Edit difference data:

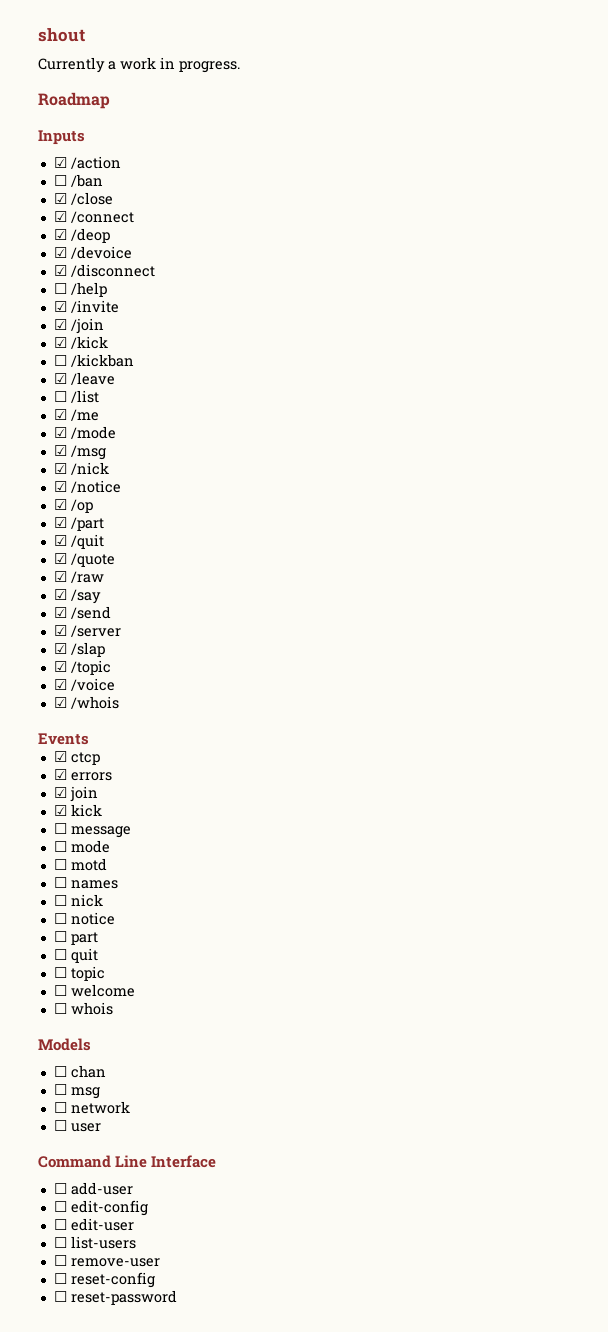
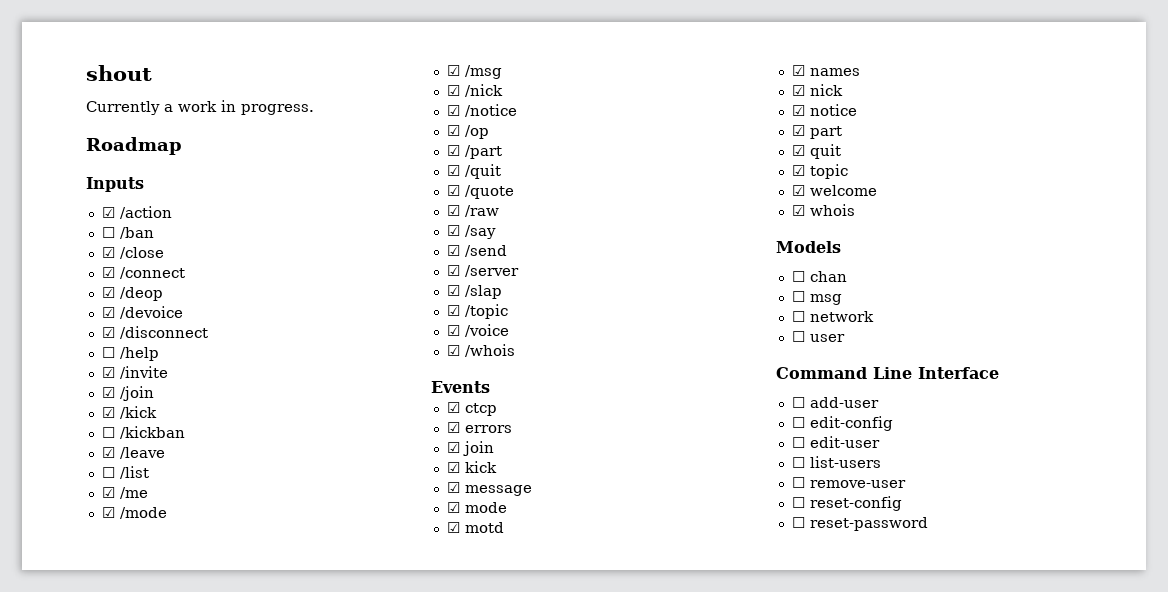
[53,823,67,834] ☐ -> [446,482,460,493] ☑
[53,841,67,852] ☐ -> [446,502,460,513] ☑
[53,859,67,870] ☐ -> [446,522,460,533] ☑
[53,877,67,888] ☐ -> [791,65,805,76] ☑
[53,895,67,906] ☐ -> [791,85,805,96] ☑
[53,913,67,924] ☐ -> [791,105,805,116] ☑
[53,931,67,942] ☐ -> [791,125,805,136] ☑
[53,949,67,960] ☐ -> [791,145,805,156] ☑
[53,967,67,978] ☐ -> [791,165,805,176] ☑
[53,985,67,996] ☐ -> [791,185,805,196] ☑
[53,1003,67,1014] ☐ -> [791,205,805,216] ☑

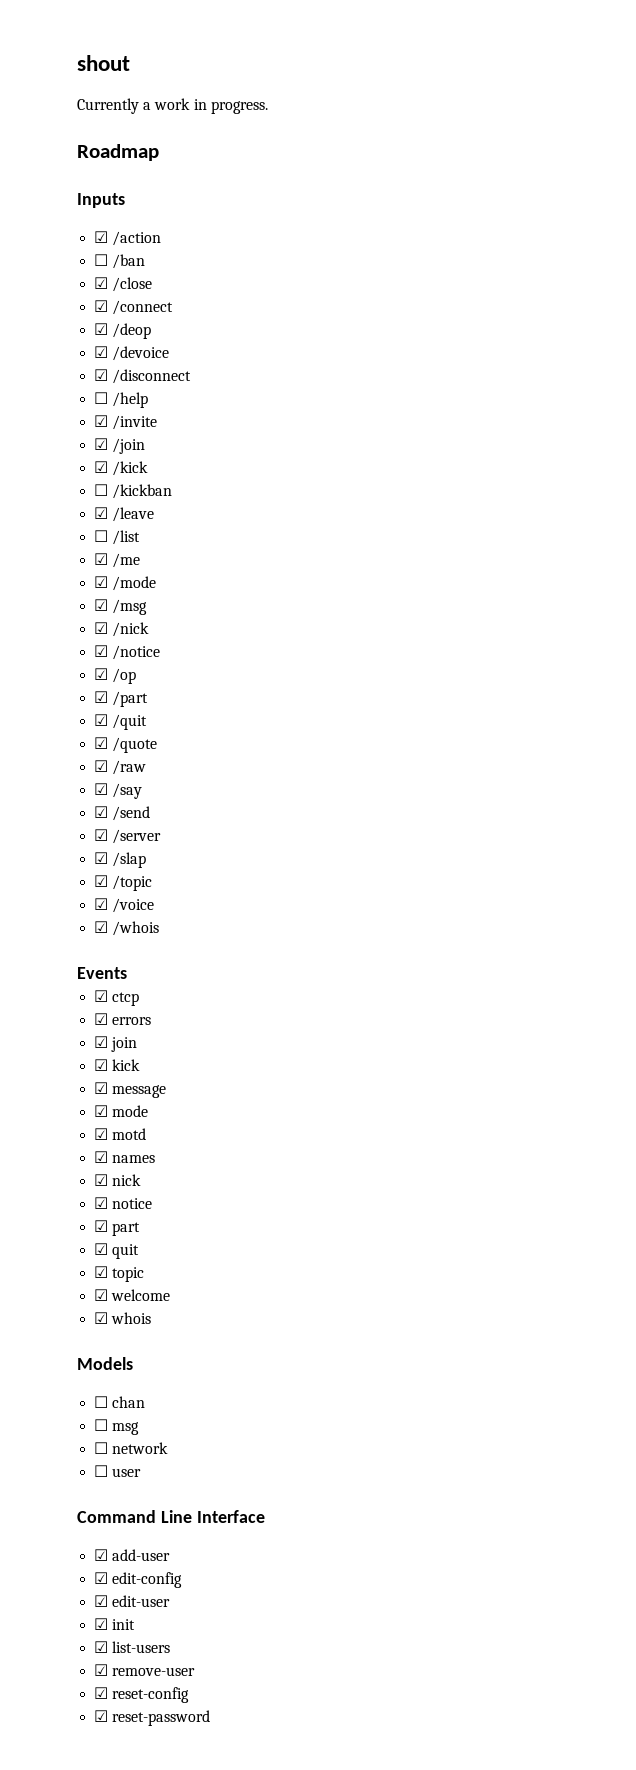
[791,397,805,408] ☐ -> [94,1549,109,1561] ☑
[791,417,805,428] ☐ -> [94,1572,109,1584] ☑
[791,437,805,448] ☐ -> [94,1595,109,1607] ☑
[791,457,805,468] ☐ -> [94,1618,136,1630] [94,1641,109,1653] ☑ init // ☑
[791,477,805,488] ☐ -> [94,1664,109,1676] ☑
[791,497,805,508] ☐ -> [94,1687,109,1699] ☑
[791,517,805,528] ☐ -> [94,1710,109,1722] ☑

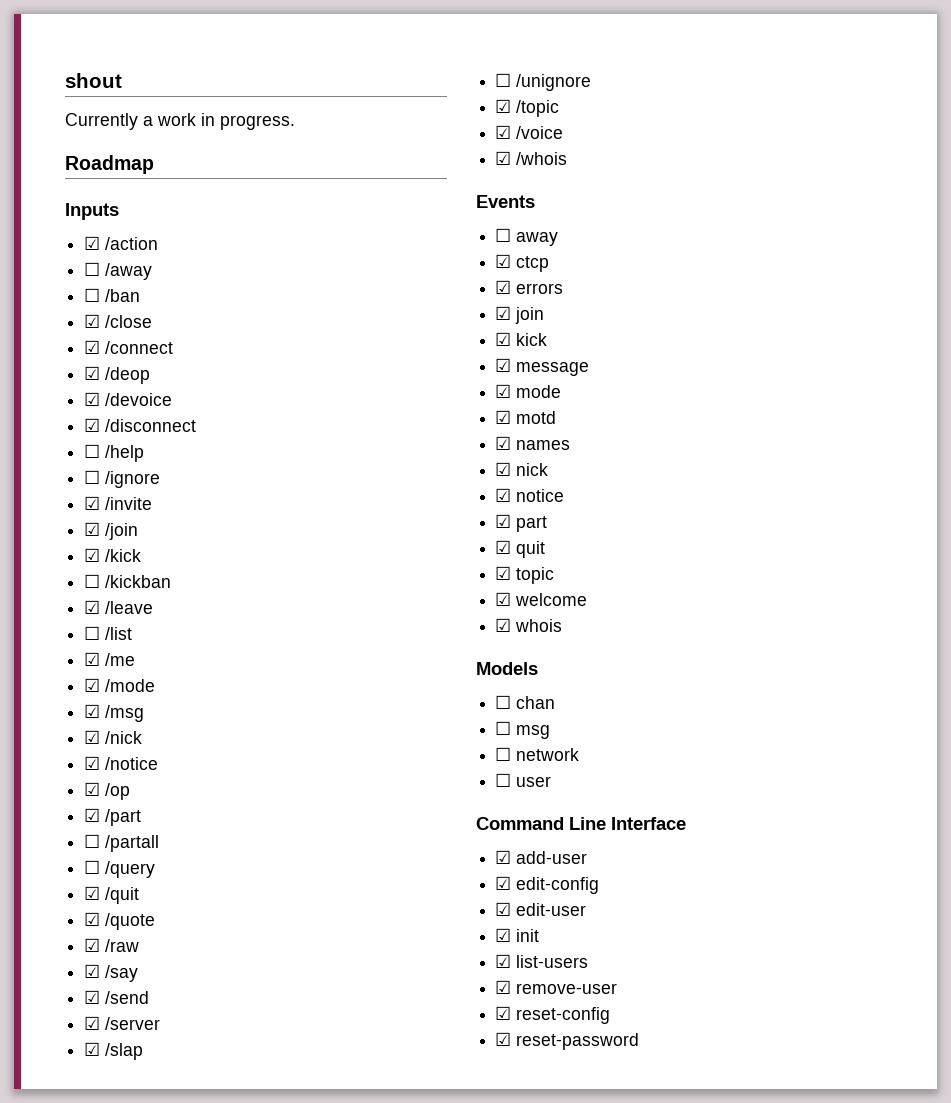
(162, 238) none -> [84,262,153,280] // ☐ /away
(149, 400) none -> [84,470,161,488] // ☐ /ignore
(149, 699) none -> [84,834,160,852] [84,860,156,878] // ☐ /partall // ☐ /query
(147, 860) none -> [495,73,592,91] // ☐ /unignore
(127, 973) none -> [495,228,559,246] // ☐ away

WHAT IS REQUIRED -> Starting from the line with "[53,1003,67,1014] ☐ -> [791,205,805,216] ☑" in the records above, repeat each line exactly until you have written the line with "[791,517,805,528] ☐ -> [94,1710,109,1722] ☑", then stop; drop the pictures.

OUTPUT FOR THIS EXERCISE ->
[53,1003,67,1014] ☐ -> [791,205,805,216] ☑

[791,397,805,408] ☐ -> [94,1549,109,1561] ☑
[791,417,805,428] ☐ -> [94,1572,109,1584] ☑
[791,437,805,448] ☐ -> [94,1595,109,1607] ☑
[791,457,805,468] ☐ -> [94,1618,136,1630] [94,1641,109,1653] ☑ init // ☑
[791,477,805,488] ☐ -> [94,1664,109,1676] ☑
[791,497,805,508] ☐ -> [94,1687,109,1699] ☑
[791,517,805,528] ☐ -> [94,1710,109,1722] ☑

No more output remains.